If there is any way to make the taxes itself more resistant to this problem without outright forbidding them, I'm very happy to hear about that. Similar to how Daniel was able to get EPs up to good standards. Unfortunately EPs have a much bigger effect on personal gameplay and the problem isn't remedied next day either, so while there the weighting goes out against the original versions of the EP law, the same cannot be true here.
Specifically that would mean: How can those taxes be implemented in a way that is not sensitive to timing and still be equal to their real life counterparts, fulfilling all intended effects of them? (Including that you do not get money back if you have a positive tax balance, to avoid exploits and be true to a corporate tax, which our Income Tax actually is)
It depends what the goal of the income tax is. Many people say the purpose of it is to increase money velocity, which could be accomplished using a "stagnancy tax" - this tax would watch transactions in and out of the player's accounts and know how much money was untouched, and tax on that. This would also probably be a daily tick but the difference is the player has the whole 24 hr period to spend their money, and unexpected income or not whilst their offline right before the tick would not make any difference. I've also seen some ideas from FrostyLazer about a VAT that takes a different approach aswell.

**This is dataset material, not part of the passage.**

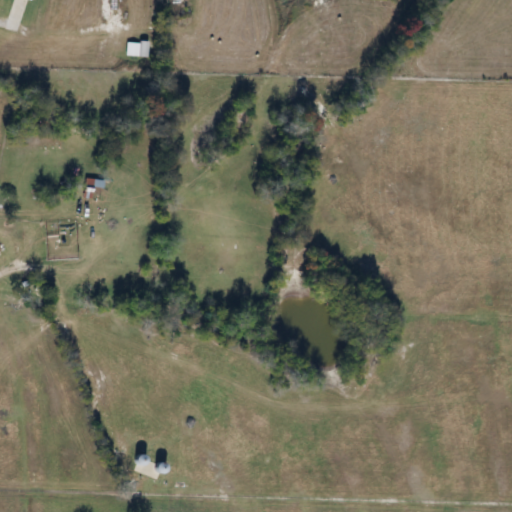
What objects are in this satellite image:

IRL isn't really comparable because businesses have a "tick" of an entire year to sort their balances, which is quite a bit different from WT's 24 hours - you don't really get situations where the business can't buy a bunch of stuff right before handing in their tax returns because their entire staff were asleep for 4 months straight.
At the very least the income tax could operate on a longer tick, e.g. 48 hrs, and that tick could be set at a "reasonable" time like evening CEST, and a song and dance made about it to give people plenty of time to deal with it. This wouldn't really fix the problem but offset much of the negative side effects. I've already explained to daniel how to make it tick when we want it and not on Eco's "whenever I feel like it" schedule.
In constitutional terms, I guess this would translate to a softer clause on timing sensitivity, e.g. "taxes which are sensitive to timing should make a reasonable effort to be equitable for people with varying play hours" or something, then let the judges decide if a tax oversteps those bounds or not.
e.g. income tax in the form we've seen the previous few iterations, as they are not equitable and strongly discriminate players based on timezone. With such taxes, players who aren't able to be online at or near the tax tick are at severe disadvantage, whereas players who are have a massive advantage as they are able to take actions to avoid the tax when the person who's offline obviously can't.
For example, consider the following hypothetical situation:
Both players performed exactly the same activities and transactions, and play for exactly the same amount of time over the 10 hour period. However, player B now has a massive advantage since they were only taxed $500 in total whereas player A has a severe disadvantage because they were taxed $1400 in total. The only reason for this huge difference in tax amount is when they were able to login. This is the very definition of inequitable and should strictly be unconstitutional.
Wealth tax suffers from similar issues. It should be mandatory for both taxes to be implemented in a way that is not sensitive to timing.
Note that the above "hypothetical" situation isn't actually theoretical, it happens on a daily basis on WT and people regularly complain about it. Unfortunately they just get shut down with "just reinvest lol".